Text segment

The commissioned work comprised archaeological evaluation of the proposed route of the new road, including the excavation of machine dug trenches, hand dug test pits and extensive geophysical survey in advance of the road scheme. The Cross Tay Link Road will link up the A93, A94 and A9 roads by way of a dual carriageway realignment, a grade separation junction and a new bridge crossing the River Tay and adjacent Railway.
Working to a scheme agreed with Historic Environment Scotland and Perth and Kinross Heritage Trust, the objective of the project was to determine the presence, extent and significance of any known or unknown archaeology with the footprint of the proposed road scheme.
A total of 476 trial trenches were excavated along the route of the proposed scheme, each measuring 25m by 2m. This confirmed the presence of a probable Iron Age multivallate hillfort with an internal souterrain and a small number of additional finds of Bronze Age and Iron Age archaeology. This provided sufficient information to allow a mitigation strategy to be development in advance of any road construction in order to manage archaeological risk.
In addition, geophysical survey and hand dug test pitting was undertaken within the site of Bertha Roman Fort, a Scheduled Ancient Monument. This confirmed the extent of the archaeology and also the depth of topsoil. This information was required to assist with the design of temporary access routes necessary during construction.
The test-pits within the fort recorded pits, postholes, gullies, and a stone surface all associated with the Roman occupation. The evaluation trenches recorded evidence for prehistoric activity in the Iron Age and Bronze Age along the route, including the investigation of an Iron Age hilltop enclosure with large defensive ditches up to 3m deep, with evidence for stone-built structures inside the enclosure.
Red River Archaeology undertook a multitude of responsibilities as part of our role on the scheme and these included:
Our capacity to deploy multiple field teams and plant ensured the critical time frames of the project were met. The successful delivery of the works provided robust information to allow the detailed design of the road scheme and the necessary archaeological mitigation measures required.

Extracted records
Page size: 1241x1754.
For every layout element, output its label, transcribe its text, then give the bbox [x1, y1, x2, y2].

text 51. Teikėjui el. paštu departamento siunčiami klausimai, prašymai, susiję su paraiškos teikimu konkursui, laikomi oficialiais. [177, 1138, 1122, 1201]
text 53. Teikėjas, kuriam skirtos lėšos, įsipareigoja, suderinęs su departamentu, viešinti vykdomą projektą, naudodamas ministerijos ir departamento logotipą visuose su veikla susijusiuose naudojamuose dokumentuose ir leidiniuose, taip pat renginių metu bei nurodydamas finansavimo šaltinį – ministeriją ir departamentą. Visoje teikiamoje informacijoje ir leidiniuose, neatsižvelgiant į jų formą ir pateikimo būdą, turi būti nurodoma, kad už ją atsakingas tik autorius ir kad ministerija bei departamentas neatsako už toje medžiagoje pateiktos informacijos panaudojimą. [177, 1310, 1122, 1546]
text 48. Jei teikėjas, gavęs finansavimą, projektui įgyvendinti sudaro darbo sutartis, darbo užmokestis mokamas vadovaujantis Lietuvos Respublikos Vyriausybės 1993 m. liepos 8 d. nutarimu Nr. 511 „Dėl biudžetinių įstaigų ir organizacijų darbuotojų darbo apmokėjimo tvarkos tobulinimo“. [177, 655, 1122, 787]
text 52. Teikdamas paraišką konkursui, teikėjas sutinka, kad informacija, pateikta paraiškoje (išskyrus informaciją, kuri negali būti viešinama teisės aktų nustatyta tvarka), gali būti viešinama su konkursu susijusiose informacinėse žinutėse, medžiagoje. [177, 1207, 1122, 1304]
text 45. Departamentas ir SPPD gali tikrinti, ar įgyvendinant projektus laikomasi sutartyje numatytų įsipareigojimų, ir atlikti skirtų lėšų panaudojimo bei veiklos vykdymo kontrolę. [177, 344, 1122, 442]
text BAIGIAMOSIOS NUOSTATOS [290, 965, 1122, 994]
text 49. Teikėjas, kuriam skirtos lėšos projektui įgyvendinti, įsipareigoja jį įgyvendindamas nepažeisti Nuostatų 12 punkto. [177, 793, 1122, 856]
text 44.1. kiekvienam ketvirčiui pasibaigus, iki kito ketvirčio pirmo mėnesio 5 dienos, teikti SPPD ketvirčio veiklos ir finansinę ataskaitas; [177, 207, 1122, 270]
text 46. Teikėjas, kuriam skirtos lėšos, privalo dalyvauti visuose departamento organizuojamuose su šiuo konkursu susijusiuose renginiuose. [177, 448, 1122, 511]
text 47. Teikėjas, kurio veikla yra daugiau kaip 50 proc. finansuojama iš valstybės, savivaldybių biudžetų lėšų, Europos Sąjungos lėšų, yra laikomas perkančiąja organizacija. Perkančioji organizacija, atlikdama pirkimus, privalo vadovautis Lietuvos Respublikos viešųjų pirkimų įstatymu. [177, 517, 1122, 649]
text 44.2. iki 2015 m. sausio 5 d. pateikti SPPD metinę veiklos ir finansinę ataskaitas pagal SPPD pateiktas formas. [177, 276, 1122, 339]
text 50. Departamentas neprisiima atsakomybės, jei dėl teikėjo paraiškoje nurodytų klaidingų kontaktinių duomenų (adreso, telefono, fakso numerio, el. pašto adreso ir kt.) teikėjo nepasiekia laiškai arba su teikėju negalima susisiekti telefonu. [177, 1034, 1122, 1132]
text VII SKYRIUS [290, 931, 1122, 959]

Task directions
Please answer these questions from the Cross Tay Link Road text:
1. How many trial trenches were excavated along the route, and what did each measure?
2. Within which Scheduled Ancient Monument were geophysical survey and hand-dug test pitting carried out?
3. How deep were the defensive ditches of the Iron Age hilltop enclosure?

Solved problem
1. 476 trial trenches, each measuring 25m by 2m.
2. Bertha Roman Fort.
3. Up to 3m deep.